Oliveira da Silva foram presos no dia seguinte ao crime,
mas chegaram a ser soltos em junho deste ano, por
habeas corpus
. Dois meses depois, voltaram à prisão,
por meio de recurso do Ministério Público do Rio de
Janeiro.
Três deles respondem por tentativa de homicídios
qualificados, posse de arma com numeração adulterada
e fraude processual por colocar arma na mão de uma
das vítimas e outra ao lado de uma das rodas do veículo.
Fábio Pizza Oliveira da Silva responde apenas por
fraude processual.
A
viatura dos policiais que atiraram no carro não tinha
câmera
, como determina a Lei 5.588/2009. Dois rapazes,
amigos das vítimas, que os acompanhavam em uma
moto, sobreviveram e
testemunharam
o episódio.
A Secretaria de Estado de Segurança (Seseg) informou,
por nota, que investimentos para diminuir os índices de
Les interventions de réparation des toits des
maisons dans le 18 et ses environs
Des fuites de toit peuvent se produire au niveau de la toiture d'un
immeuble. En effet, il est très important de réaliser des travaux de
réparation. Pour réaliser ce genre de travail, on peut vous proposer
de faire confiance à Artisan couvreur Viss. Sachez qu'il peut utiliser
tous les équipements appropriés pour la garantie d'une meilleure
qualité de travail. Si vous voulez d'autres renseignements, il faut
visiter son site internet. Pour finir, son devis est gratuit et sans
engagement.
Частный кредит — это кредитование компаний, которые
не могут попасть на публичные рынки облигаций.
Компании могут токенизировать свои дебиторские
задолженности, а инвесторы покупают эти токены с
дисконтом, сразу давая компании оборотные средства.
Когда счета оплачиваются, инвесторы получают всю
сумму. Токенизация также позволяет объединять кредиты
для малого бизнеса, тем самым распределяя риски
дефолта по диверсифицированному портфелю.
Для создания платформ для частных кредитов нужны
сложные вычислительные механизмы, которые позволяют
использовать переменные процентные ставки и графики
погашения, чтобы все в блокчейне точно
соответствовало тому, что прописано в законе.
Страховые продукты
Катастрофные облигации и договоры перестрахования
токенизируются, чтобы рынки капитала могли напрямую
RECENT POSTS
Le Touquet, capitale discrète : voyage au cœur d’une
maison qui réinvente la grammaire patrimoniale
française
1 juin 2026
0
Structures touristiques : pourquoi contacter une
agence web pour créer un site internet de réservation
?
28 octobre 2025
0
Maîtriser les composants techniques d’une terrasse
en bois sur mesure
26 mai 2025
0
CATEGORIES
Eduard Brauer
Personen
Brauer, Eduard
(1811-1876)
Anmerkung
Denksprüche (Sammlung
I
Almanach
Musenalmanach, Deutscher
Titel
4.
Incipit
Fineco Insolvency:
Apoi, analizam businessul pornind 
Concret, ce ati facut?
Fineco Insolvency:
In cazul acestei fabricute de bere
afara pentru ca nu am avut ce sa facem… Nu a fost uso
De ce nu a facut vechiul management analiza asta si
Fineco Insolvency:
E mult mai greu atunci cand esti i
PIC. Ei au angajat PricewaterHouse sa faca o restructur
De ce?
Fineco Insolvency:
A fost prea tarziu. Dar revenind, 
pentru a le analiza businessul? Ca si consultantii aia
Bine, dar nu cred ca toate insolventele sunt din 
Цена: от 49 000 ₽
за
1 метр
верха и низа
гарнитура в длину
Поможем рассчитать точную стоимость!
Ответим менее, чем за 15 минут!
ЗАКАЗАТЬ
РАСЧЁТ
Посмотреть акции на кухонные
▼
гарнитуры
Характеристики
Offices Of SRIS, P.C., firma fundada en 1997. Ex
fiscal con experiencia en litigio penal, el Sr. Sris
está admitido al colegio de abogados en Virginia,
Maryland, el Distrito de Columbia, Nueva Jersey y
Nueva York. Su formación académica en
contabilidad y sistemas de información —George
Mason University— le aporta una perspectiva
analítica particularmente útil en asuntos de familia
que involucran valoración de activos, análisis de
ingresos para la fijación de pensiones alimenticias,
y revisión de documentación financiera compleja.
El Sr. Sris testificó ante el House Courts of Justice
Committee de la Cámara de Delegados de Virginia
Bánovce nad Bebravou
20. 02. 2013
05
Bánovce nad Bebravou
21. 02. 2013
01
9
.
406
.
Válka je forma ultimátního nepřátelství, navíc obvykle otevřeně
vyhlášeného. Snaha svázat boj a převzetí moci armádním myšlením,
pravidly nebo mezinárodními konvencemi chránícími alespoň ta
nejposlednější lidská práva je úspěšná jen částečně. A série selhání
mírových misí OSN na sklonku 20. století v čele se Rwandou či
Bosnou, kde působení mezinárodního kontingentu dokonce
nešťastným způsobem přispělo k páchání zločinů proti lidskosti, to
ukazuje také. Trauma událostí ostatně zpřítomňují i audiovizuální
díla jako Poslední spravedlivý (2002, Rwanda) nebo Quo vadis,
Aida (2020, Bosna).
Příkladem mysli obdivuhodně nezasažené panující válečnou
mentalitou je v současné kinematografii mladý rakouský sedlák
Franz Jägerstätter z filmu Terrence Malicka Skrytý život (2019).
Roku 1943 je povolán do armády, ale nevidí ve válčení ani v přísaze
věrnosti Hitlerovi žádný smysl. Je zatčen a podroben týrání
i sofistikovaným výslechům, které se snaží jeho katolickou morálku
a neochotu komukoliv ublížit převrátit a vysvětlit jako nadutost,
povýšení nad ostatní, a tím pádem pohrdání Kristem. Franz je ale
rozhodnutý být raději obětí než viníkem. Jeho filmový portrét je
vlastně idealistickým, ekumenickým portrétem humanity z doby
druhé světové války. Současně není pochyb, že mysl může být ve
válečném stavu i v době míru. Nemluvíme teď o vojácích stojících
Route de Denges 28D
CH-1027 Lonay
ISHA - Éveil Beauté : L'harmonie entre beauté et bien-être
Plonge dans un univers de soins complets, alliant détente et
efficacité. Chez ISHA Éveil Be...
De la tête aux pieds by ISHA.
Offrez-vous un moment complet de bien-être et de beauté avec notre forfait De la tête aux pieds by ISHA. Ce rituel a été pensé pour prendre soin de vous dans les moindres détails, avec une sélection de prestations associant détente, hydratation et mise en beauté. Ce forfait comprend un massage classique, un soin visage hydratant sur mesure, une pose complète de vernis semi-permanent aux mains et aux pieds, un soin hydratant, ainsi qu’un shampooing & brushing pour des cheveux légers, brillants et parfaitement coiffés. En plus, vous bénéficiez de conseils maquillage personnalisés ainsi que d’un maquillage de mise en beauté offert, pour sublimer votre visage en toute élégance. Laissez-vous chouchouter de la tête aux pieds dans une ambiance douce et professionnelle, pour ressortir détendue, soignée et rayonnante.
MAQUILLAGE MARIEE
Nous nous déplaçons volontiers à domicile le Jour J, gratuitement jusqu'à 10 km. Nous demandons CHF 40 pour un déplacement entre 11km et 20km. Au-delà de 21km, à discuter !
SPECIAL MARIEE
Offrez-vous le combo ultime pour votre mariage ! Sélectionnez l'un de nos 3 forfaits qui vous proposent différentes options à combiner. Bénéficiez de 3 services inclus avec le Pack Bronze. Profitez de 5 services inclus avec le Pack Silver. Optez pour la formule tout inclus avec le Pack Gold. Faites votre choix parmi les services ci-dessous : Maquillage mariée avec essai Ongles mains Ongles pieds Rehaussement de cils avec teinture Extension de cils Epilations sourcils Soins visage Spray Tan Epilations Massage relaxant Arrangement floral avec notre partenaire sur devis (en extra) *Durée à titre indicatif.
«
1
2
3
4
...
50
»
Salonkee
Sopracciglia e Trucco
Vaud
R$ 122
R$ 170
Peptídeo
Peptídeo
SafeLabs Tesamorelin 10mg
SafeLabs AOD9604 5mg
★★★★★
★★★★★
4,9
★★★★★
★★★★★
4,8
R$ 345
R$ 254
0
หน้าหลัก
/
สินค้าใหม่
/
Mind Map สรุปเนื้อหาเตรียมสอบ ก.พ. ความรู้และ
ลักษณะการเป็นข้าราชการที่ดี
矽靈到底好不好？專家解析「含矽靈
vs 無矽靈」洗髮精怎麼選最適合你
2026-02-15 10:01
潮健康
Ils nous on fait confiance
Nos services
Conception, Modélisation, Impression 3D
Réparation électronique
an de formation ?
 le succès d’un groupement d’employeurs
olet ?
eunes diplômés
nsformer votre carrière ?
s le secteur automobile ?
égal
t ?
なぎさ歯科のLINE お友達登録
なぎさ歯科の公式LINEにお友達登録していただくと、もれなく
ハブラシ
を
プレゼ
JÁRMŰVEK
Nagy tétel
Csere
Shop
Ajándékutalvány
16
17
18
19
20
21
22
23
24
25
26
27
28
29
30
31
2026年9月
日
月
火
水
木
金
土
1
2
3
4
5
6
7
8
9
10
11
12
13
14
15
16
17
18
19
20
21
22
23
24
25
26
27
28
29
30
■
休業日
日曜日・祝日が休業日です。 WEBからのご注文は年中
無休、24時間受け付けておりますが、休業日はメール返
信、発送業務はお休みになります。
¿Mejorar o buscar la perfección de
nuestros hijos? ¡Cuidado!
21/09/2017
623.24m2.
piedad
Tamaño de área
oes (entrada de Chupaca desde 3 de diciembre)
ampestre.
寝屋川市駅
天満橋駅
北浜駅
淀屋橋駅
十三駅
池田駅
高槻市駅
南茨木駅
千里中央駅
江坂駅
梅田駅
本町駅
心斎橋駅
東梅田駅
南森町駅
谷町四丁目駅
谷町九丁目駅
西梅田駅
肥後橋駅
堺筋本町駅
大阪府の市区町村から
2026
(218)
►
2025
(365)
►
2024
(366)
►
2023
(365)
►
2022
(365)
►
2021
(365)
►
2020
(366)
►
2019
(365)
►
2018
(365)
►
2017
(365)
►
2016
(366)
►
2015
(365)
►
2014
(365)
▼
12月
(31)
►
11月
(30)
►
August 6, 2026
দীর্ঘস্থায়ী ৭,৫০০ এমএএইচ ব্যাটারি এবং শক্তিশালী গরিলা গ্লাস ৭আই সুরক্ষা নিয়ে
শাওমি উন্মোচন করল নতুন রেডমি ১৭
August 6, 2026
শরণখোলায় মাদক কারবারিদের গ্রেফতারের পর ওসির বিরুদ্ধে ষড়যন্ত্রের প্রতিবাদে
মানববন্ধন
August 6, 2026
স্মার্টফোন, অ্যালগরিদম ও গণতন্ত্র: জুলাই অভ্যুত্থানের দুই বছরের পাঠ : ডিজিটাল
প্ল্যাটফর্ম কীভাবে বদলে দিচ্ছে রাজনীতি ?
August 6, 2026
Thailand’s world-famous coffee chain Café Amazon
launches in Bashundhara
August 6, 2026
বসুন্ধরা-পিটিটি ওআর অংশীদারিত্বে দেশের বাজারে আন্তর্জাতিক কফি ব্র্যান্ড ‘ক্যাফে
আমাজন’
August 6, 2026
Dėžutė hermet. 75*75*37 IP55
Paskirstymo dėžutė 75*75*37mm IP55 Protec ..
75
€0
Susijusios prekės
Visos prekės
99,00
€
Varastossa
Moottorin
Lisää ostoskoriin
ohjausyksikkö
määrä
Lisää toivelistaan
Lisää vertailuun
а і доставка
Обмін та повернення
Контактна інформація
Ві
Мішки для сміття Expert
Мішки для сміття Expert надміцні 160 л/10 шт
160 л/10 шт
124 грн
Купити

....................

Problem:
Repeat the items word for word, from the first line through the line that contains "qualité de travail.".

Output for this exercise:
Oliveira da Silva foram presos no dia seguinte ao crime,
mas chegaram a ser soltos em junho deste ano, por
habeas corpus
. Dois meses depois, voltaram à prisão,
por meio de recurso do Ministério Público do Rio de
Janeiro.
Três deles respondem por tentativa de homicídios
qualificados, posse de arma com numeração adulterada
e fraude processual por colocar arma na mão de uma
das vítimas e outra ao lado de uma das rodas do veículo.
Fábio Pizza Oliveira da Silva responde apenas por
fraude processual.
A
viatura dos policiais que atiraram no carro não tinha
câmera
, como determina a Lei 5.588/2009. Dois rapazes,
amigos das vítimas, que os acompanhavam em uma
moto, sobreviveram e
testemunharam
o episódio.
A Secretaria de Estado de Segurança (Seseg) informou,
por nota, que investimentos para diminuir os índices de
Les interventions de réparation des toits des
maisons dans le 18 et ses environs
Des fuites de toit peuvent se produire au niveau de la toiture d'un
immeuble. En effet, il est très important de réaliser des travaux de
réparation. Pour réaliser ce genre de travail, on peut vous proposer
de faire confiance à Artisan couvreur Viss. Sachez qu'il peut utiliser
tous les équipements appropriés pour la garantie d'une meilleure
qualité de travail. Si vous voulez d'autres renseignements, il faut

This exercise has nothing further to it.